Foto: Roger Szilagyi/Keystone

Die ganze Familie nutzt hierfür das Login der Mutter. Beim Kauf eines Tickets kann jedes Familienmitglied auswählen, auf welchen Namen dieses ausgestellt werden soll. Der Sohn vergisst an jenem Nachmittag, das Häkchen am richtigen Ort zu setzen – und kauft so versehentlich ein Billett auf den Namen seiner Mutter.

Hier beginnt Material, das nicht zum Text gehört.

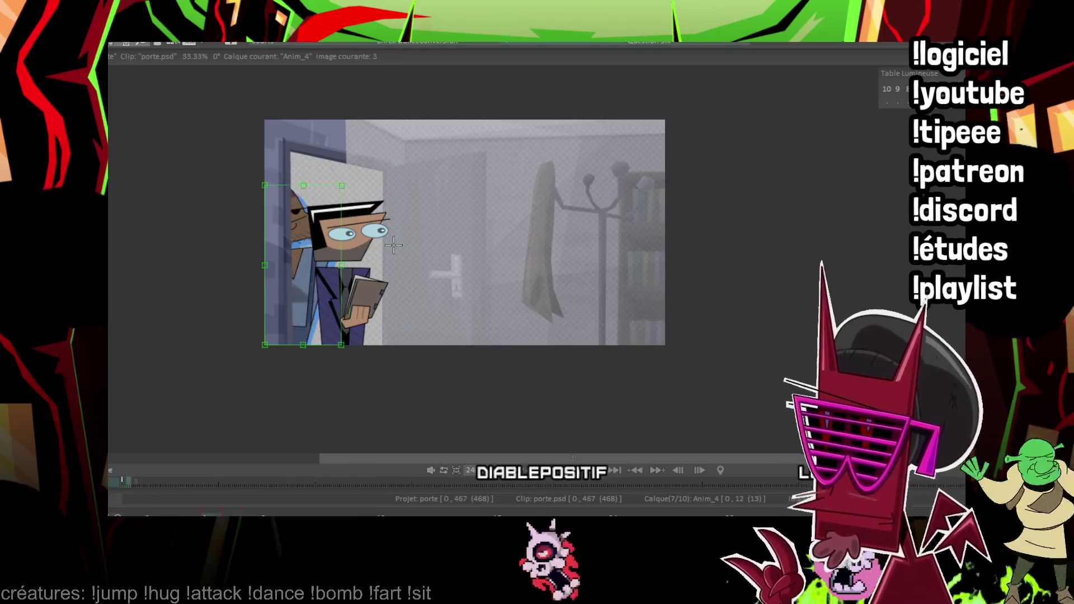
pyautogui.press('Right')
pyautogui.press('Right')
pyautogui.press('Right')
pyautogui.press('Right')
pyautogui.press('Right')
pyautogui.press('Right')
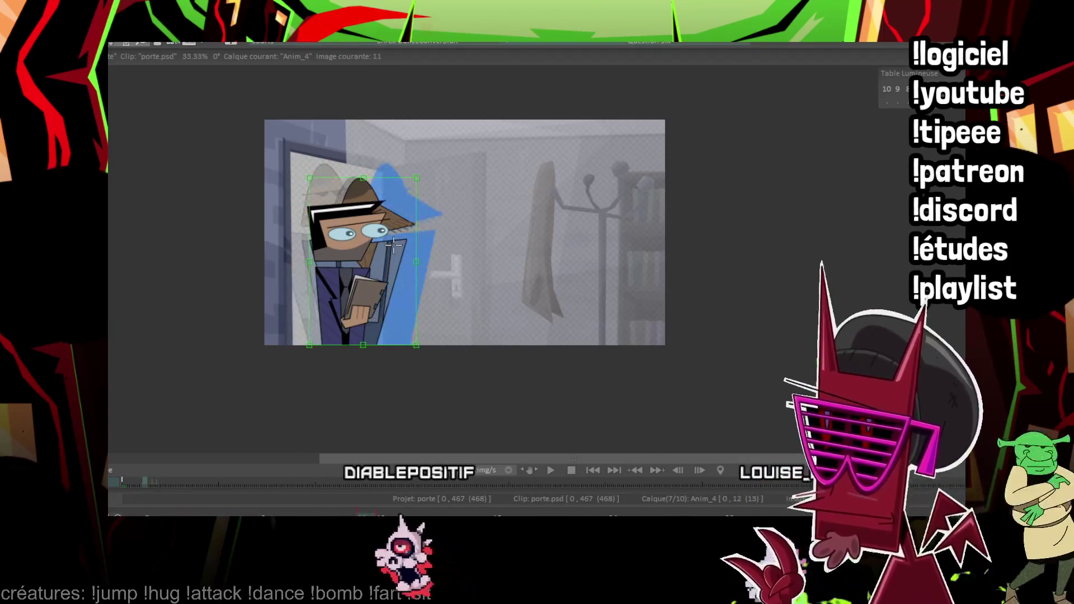
pyautogui.press('Right')
pyautogui.press('Right')
pyautogui.press('Right')
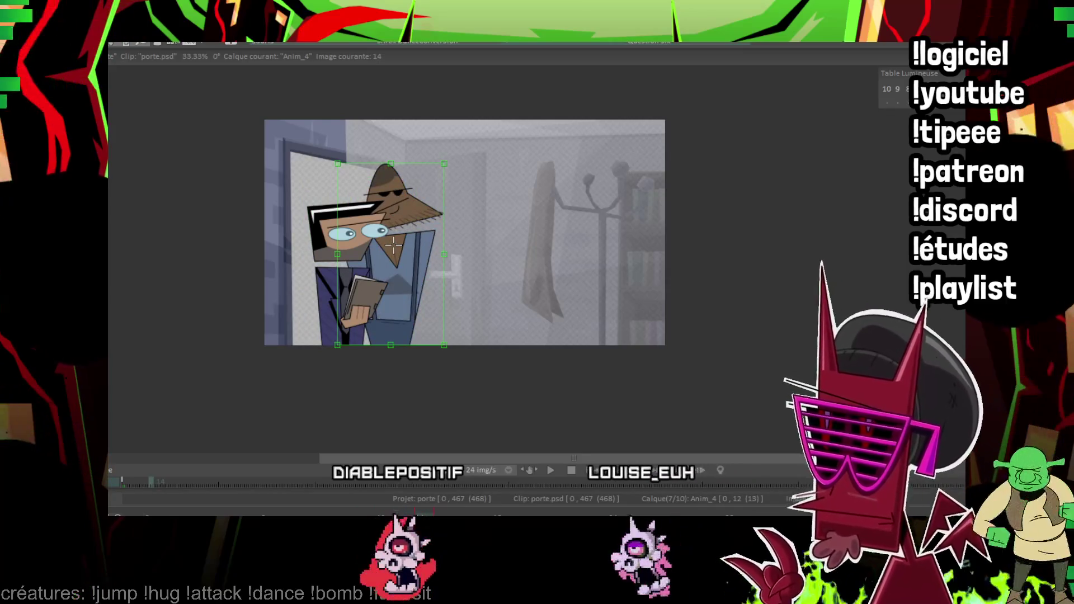
pyautogui.moveTo(394, 244); pyautogui.dragTo(416, 261)
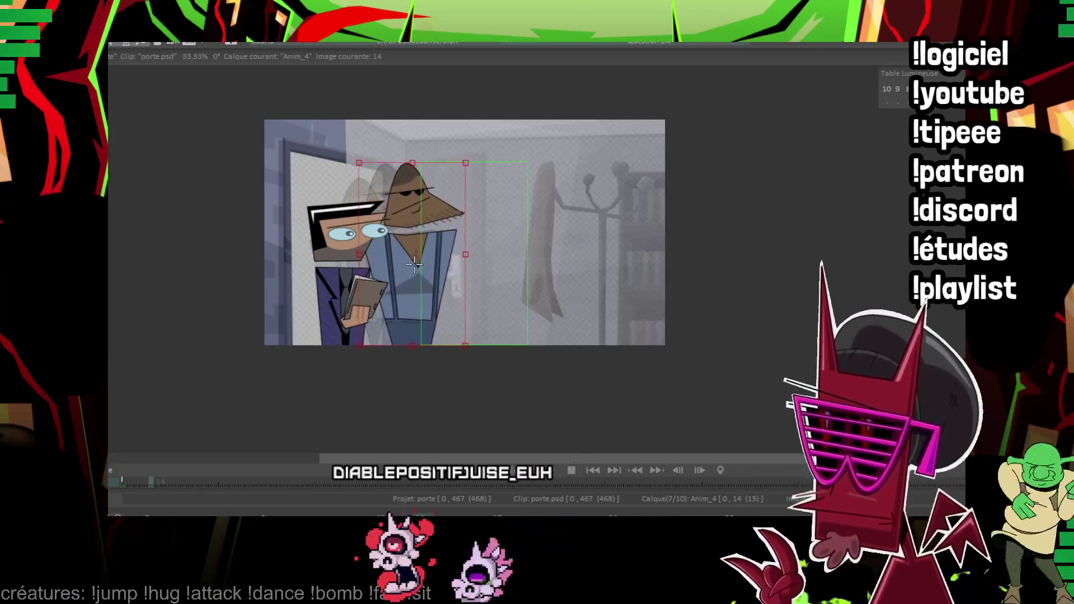
pyautogui.moveTo(414, 160); pyautogui.dragTo(424, 173)
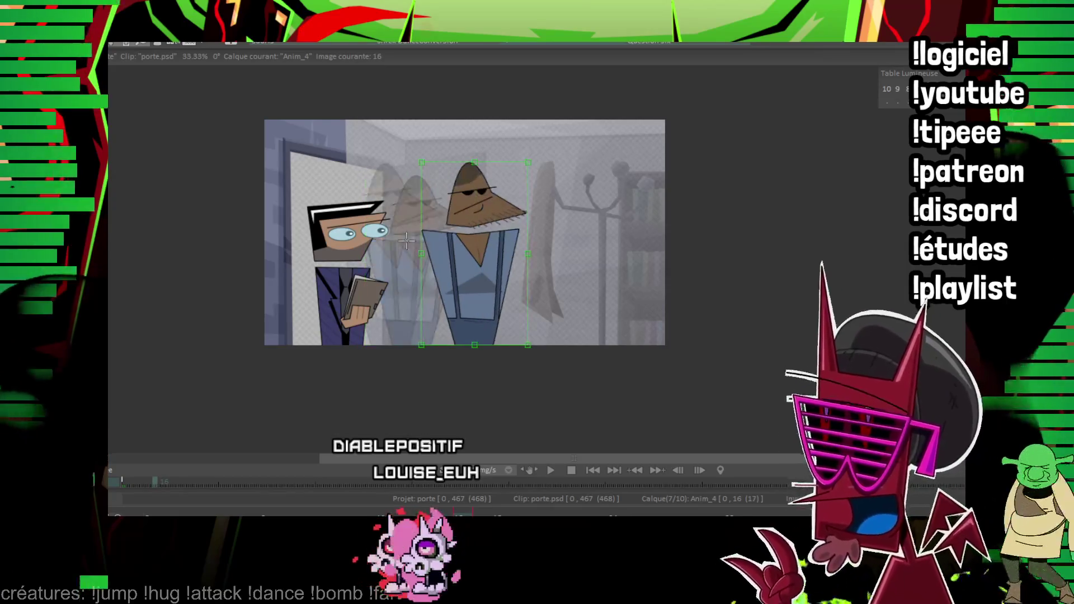
pyautogui.moveTo(434, 268); pyautogui.dragTo(436, 254)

Der Kontrolleur kennt kein Erbarmen

Dieses Malheur ist für den Busbetreiber aber nicht etwa ein läppisches Missgeschick eines Teenagers ohne böse Absichten. Schliesslich hatte er ja ein Billett gekauft. Doch der Kontrolleur lässt keine Gnade walten, als sich der Jugendliche zu erklären versucht. So erzählt es der Bub später seiner Mutter, Tamara Kreder.

Sie findet das harte Auftreten des Kontrolleurs «ziemlich daneben». Ihren Sohn habe die Kontrolle auch Tage später noch beschäftigt. «Er fragte mich, ob er wegen der Anzeige ein Problem bei der Berufswahl bekomme», sagt sie dem Beobachter. Zu denken gibt Kreder auch, dass ihr Sohn mit lediglich 100 Franken gebüsst worden wäre, wenn er an jenem Nachmittag schwarzgefahren wäre.

«Missbrauch», heisst es beim Verkehrsverbund

Per E-Mail habe sie sich am nächsten Tag beim zuständigen Kundendienst des Zürcher Verkehrsverbunds (ZVV) beschwert. Ihr Sohn sei weder ohne Ticket Bus gefahren, noch habe er einen Missbrauch begangen. Und doch werde er nun wegen dieser beiden Vergehen gebüsst und allenfalls sogar angezeigt.

Eine Mitarbeiterin antwortete in einer ausführlichen Mail, dass der Sohn kein gültiges – also auf seinen Namen lautendes – Ticket habe vorweisen können und darum als Fahrgast ohne Billett erfasst worden sei. «Ausserdem besteht ein Missbrauch, wenn die Personalien auf dem Ticket nicht mit den Personalien des kontrollierten Fahrgastes übereinstimmen. Auch wenn es sich bei der Drittperson um ein Familienmitglied handelt», schreibt die Mitarbeiterin.

Aus Kulanz wolle der ZVV aber die Zusatzgebühr für den Missbrauch streichen. Auch auf den Strafantrag werde man verzichten. Die Busse von 100 Franken für das Fahren ohne gültiges Billett bleibe aber bestehen.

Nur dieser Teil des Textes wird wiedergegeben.